The site also has a complete winter guide with detailed information about winter services in each of PennDOT's 11 engineering districts, as well as preparing your vehicle and driveway tips for winter conditions. 
With $220 million budgeted for this winter's statewide operations, PennDOT deploys about 4,800 on-the-road workers, has more than 652,000 tons of salt on hand across the state and will take salt deliveries throughout the winter.

"Carrying out our winter mission is a massive undertaking for our team, and it's critical that the public do their part to keep our roads as safe as possible," said Richards. "Drivers should keep safety top of mind in their travel decisions, and give our operators and other motorists plenty of room during inclement weather."

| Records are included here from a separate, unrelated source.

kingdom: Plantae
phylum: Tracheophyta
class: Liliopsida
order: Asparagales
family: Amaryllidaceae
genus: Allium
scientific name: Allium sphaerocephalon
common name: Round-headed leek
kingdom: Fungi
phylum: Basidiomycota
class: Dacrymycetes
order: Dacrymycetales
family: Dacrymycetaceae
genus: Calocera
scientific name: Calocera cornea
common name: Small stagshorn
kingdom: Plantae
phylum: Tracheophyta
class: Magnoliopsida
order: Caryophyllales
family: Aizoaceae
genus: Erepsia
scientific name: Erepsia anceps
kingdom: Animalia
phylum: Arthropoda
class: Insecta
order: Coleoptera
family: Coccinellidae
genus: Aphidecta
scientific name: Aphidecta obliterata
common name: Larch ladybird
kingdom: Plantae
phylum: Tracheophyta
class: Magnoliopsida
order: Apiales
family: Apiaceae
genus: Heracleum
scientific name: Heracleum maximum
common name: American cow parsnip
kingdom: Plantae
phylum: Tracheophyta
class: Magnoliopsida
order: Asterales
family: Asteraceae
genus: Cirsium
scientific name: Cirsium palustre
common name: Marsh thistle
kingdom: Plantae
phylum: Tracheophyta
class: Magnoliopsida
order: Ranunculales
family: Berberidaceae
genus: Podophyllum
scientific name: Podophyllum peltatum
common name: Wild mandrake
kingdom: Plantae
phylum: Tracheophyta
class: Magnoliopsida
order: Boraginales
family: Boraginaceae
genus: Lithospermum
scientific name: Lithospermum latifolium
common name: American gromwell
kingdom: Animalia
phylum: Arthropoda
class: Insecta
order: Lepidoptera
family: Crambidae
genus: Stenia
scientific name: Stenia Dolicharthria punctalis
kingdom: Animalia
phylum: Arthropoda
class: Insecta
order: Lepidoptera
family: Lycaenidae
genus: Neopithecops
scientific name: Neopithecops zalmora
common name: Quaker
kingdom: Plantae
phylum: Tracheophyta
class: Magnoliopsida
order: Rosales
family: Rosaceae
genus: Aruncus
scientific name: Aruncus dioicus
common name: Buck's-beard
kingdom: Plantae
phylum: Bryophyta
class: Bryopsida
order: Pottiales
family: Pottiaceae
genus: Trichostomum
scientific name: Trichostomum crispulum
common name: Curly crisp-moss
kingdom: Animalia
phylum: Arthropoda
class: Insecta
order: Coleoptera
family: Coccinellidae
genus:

When winter weather hits, PennDOT's primary focus is on interstates and expressways, and equipment may be redirected to those routes during significant winter events.

The more traffic a roadway has, the more attention it will receive from plows, so motorists may find deeper accumulations on less-traveled routes and should adjust their driving for those conditions.

If motorists encounter snow or ice-covered roads, they should slow down, increase their following distance and avoid distractions.

Last winter in Pennsylvania, preliminary data shows that there were 252 crashes resulting in 129 injuries on snowy, slushy or ice-covered roadways where aggressive-driving behaviors such as speeding or making careless lane changes were factors. 

In addition to viewing plow information, motorists can use the 511PA website to check conditions on more than 40,000 roadway miles, including color-coded winter conditions on 2,900 miles.

511PA, which is free and available 24 hours a day, provides traffic delay warnings, weather forecasts, traffic speed information and access to more than 850 traffic cameras.